Abstract:
Slender water displacer rods for use in water reactors are provided with rings of a wear resistant coating spaced along the length of the rod. Each coating contains Cr 2  C 3  and is metallurgically applied and bonded to the zirconium base alloy forming the outer portion of the rod by electrospark-deposition (ESD) technique.

Description:
The present nvention pertains to ESD (electrospark deposited) coated zirconium base alloy structural elements for use in water reactors. It especially relates to water displacer rods having an ESD coating to minimize wear. 
     In pressurized water reactor internals design it is required that Zircaloy components come into contact with AISI 304 stainless steel and other non-zirconium base alloy components in an environment of flowing high temperature, high pressure borated and non-borated water. Under these conditions, vibrations may be produced in these contacting components causing repeated impacts and fretting wear to occur in the Zircaloy component, thereby reducing the in reactor lifetime of the Zircaloy component or causing complex and costly structural design changes to reduce the wear rate (if feasible).

* _Dataset extract_

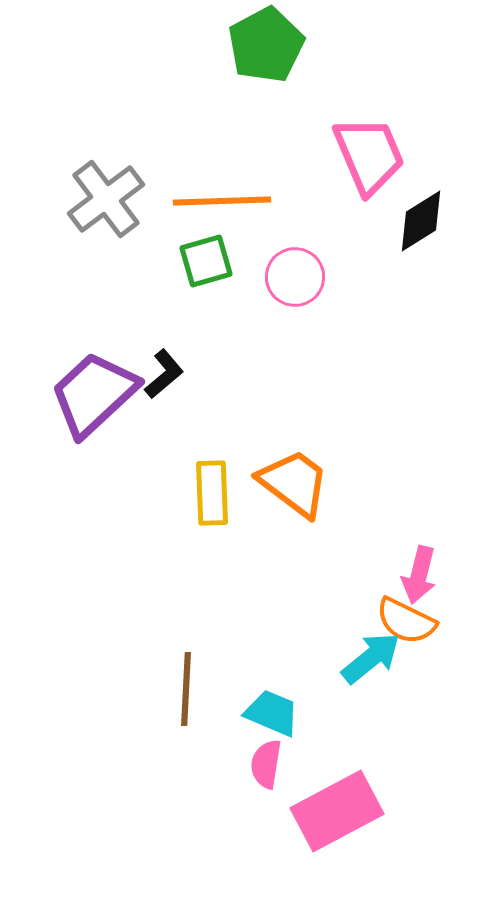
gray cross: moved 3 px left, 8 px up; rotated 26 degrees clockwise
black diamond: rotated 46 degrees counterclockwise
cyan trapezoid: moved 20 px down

* _Task_
Reproduce the portion of the passage on coated water displacer rods starting with "In pressurized water" and going on through "rate (if feasible).".

* _Answer in full_
In pressurized water reactor internals design it is required that Zircaloy components come into contact with AISI 304 stainless steel and other non-zirconium base alloy components in an environment of flowing high temperature, high pressure borated and non-borated water. Under these conditions, vibrations may be produced in these contacting components causing repeated impacts and fretting wear to occur in the Zircaloy component, thereby reducing the in reactor lifetime of the Zircaloy component or causing complex and costly structural design changes to reduce the wear rate (if feasible).